First, so that we are on the same page, let’s start with a definition.
The cardiovascular disease generally refers to conditions that involve narrowed or blocked blood vessels that can lead to a heart attack, chest pain (angina) or stroke. Other heart conditions, such as those that affect your heart’s muscle, valves or rhythm, also are considered forms of heart disease.
This information focuses on Coronary artery disease (CAD) is a condition which affects the arteries that supply the heart with blood. It is usually caused by atherosclerosis which is a buildup of plaque inside the artery walls. This buildup causes the inside of the arteries to become narrower and slows down the flow of blood.
There are two different sources I am using for the summary I providing here. One is very detail, technical discussion by Peter Attica, MD who is a former surgeon and now focus on health and longevity.
There are two articles from Chris Kresser M.S., L.Ac who practices functional medicine and is the co-director of the California Center for Functional Medicine, founder of Kresser Institute. His reports are much easier to read.
Here is a summary of basic findings:
Here is some basic facts.
- Cholesterol is essential for life and there is no bad cholesterol
- Cholesterol is a very tightly regulated by your body.
- Eating cholesterol has very little impact on the cholesterol levels in your body. This is a fact, not my opinion. Years ago the Canadian Guidelines removed the limitation of dietary cholesterol. (Peter Attia)
- For cholesterol to be transported through the bloodstream, it requires a transport vessel called lipoproteins. These vessels transport other particles besides cholesterol, such as triglycerides.
The process begins with one of the vessels get in between the internal wall of the artery and the outer wall. Sometimes that body can handle this condition, but if it happens enough times it can not. These lipoproteins are not supposed to be there and cause an immune response to attempt to remove of it. Over time this causes atherosclerosis which is a buildup of plaque inside the artery walls.

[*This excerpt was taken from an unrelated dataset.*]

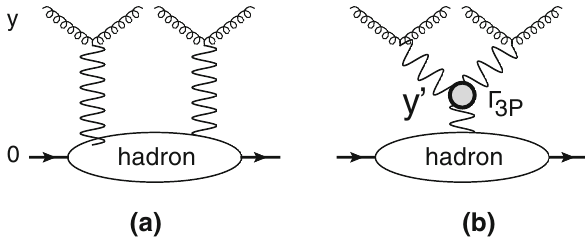
Fig. 9 Graphical illustration of the solution (B2). The diagram a with the exchange of two BFKL Pomerons (denoted by wavy lines) corre- ( 2 ) (γ ,γ ) ; the diagram b which sponds to the first term containing ˜ ρ 1 2 in includes the triple Pomeron vertex (cid:19) 3 IP corresponds to the second term ( 1 ) (γ + γ ) . Helicoidal lines denote containing ˜ ρ 1 2 in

In this context, is less about cholesterol and more about the number of vessels. These articles, representing the new understanding, the main risk factor is not total cholesterol or LDL-C, but the count of the number of boats, LDL-P. There is information that the size of the different LDL particles should be considered a risk factor with larger size particles being less risky than small particles. You can request from your doctor when you have a blood test to have a more detail lipid panel, providing the counts versus the standard lipid panel.

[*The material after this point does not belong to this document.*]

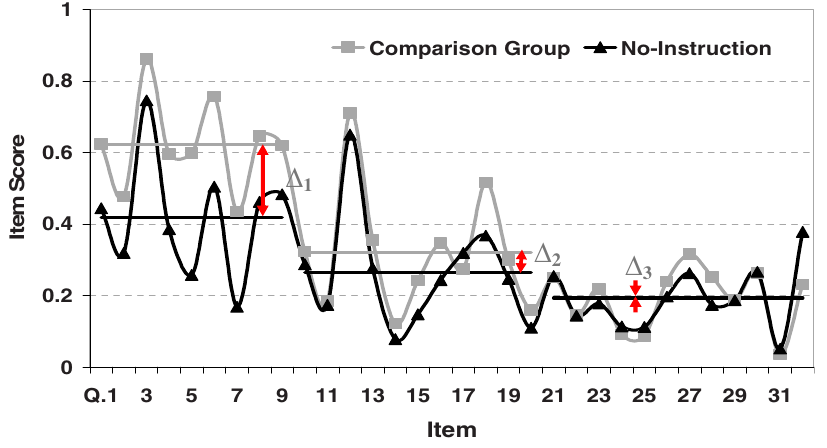
FIG. 3. (cid:1) Color (cid:2) Pre-test item scores of the comparison group and the no-instruction group. The curves show the trend of item scores; the straight lines connect the average item scores in each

Here is an easier to read article from Chris Kessler
What conditions impact the number of LDL-P (particles)?
- Insulin resistance and metabolic syndrome
- Poor thyroid function
- Leaky gut
Article: What Causes Elevated LDL Particle Number? By Chris Kessler (Easier read)
Article: The straight dope on cholesterol – Part IX by Peter Attica
Further to this discussion, Peter Attia talks about this condition is beginning and seen in younger people even if they have not manifested an event. This article goes through the overall process of atherosclerosis. This is very detailed.
In this article is indicates this condition begins at an early age.
If I understand Peter’s statement the risk factors are:
#1 risk factor is age
#2 is LDL-P.
There are other conditions, but it appears these are direct contributors. Peter has been on the Ketogenic lifestyle for many years.
What I have learned that our body is a healing machine, if we provided it the right environment it will hear. If a condition is manifesting or we can see it through different tests, like a blood test, the body is telling us something is out of balance. Then find the source of the unbalance and correct it.